__Task to complete__:
Scan the following material for the string "parks" and copy each line in which it appears.

>>>

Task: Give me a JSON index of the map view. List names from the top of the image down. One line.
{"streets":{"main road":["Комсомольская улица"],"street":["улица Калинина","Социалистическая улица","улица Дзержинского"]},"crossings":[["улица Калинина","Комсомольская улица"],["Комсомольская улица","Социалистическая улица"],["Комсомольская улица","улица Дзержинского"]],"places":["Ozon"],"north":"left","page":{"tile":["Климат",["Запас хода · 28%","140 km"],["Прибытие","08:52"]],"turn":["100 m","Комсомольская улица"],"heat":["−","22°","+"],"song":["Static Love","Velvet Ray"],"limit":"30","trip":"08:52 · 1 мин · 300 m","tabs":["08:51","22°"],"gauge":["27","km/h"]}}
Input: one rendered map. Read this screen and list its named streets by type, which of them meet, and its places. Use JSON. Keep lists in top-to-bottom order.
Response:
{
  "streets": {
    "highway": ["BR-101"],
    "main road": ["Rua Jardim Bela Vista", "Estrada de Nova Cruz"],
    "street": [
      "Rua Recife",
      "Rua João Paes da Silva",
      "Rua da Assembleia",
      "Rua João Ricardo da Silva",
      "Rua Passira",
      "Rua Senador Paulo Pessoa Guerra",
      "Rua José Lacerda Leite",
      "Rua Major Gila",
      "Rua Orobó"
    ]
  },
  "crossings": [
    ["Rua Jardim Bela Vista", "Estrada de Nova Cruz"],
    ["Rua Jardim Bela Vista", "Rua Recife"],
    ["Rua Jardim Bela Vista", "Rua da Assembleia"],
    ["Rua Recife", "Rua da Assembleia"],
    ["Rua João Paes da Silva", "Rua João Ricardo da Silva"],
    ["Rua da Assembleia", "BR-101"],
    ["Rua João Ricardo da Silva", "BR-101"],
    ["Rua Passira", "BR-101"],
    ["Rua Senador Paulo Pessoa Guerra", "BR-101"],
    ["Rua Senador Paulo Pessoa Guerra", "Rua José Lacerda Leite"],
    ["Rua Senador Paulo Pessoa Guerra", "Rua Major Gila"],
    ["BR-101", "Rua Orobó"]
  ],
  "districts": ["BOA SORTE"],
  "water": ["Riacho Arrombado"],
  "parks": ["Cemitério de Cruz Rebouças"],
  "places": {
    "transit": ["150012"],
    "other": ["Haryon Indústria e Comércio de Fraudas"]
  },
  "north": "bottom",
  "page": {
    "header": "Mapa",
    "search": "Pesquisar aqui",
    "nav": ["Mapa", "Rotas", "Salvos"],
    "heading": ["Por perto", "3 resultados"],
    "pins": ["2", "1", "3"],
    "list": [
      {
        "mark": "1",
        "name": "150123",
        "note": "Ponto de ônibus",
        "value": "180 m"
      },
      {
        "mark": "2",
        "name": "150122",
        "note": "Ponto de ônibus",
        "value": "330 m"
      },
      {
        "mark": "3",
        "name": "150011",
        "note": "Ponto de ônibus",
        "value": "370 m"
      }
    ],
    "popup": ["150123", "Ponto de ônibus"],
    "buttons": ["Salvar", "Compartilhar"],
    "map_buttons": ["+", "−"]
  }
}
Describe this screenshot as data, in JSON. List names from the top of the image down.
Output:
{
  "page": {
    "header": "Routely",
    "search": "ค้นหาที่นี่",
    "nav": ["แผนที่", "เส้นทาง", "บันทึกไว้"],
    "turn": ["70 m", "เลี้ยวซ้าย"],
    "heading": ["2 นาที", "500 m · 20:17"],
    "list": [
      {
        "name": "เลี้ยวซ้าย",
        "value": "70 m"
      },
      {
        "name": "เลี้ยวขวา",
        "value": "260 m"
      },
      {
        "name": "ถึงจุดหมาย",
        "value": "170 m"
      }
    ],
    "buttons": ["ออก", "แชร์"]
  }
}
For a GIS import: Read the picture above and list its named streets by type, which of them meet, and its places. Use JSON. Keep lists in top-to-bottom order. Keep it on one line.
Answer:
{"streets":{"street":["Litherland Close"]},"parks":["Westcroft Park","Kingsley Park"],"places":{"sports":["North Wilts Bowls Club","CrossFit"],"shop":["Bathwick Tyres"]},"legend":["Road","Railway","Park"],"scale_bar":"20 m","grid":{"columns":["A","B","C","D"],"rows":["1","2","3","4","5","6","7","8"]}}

<<<

__Problem solution__:
  "parks": ["Cemitério de Cruz Rebouças"],
{"streets":{"street":["Litherland Close"]},"parks":["Westcroft Park","Kingsley Park"],"places":{"sports":["North Wilts Bowls Club","CrossFit"],"shop":["Bathwick Tyres"]},"legend":["Road","Railway","Park"],"scale_bar":"20 m","grid":{"columns":["A","B","C","D"],"rows":["1","2","3","4","5","6","7","8"]}}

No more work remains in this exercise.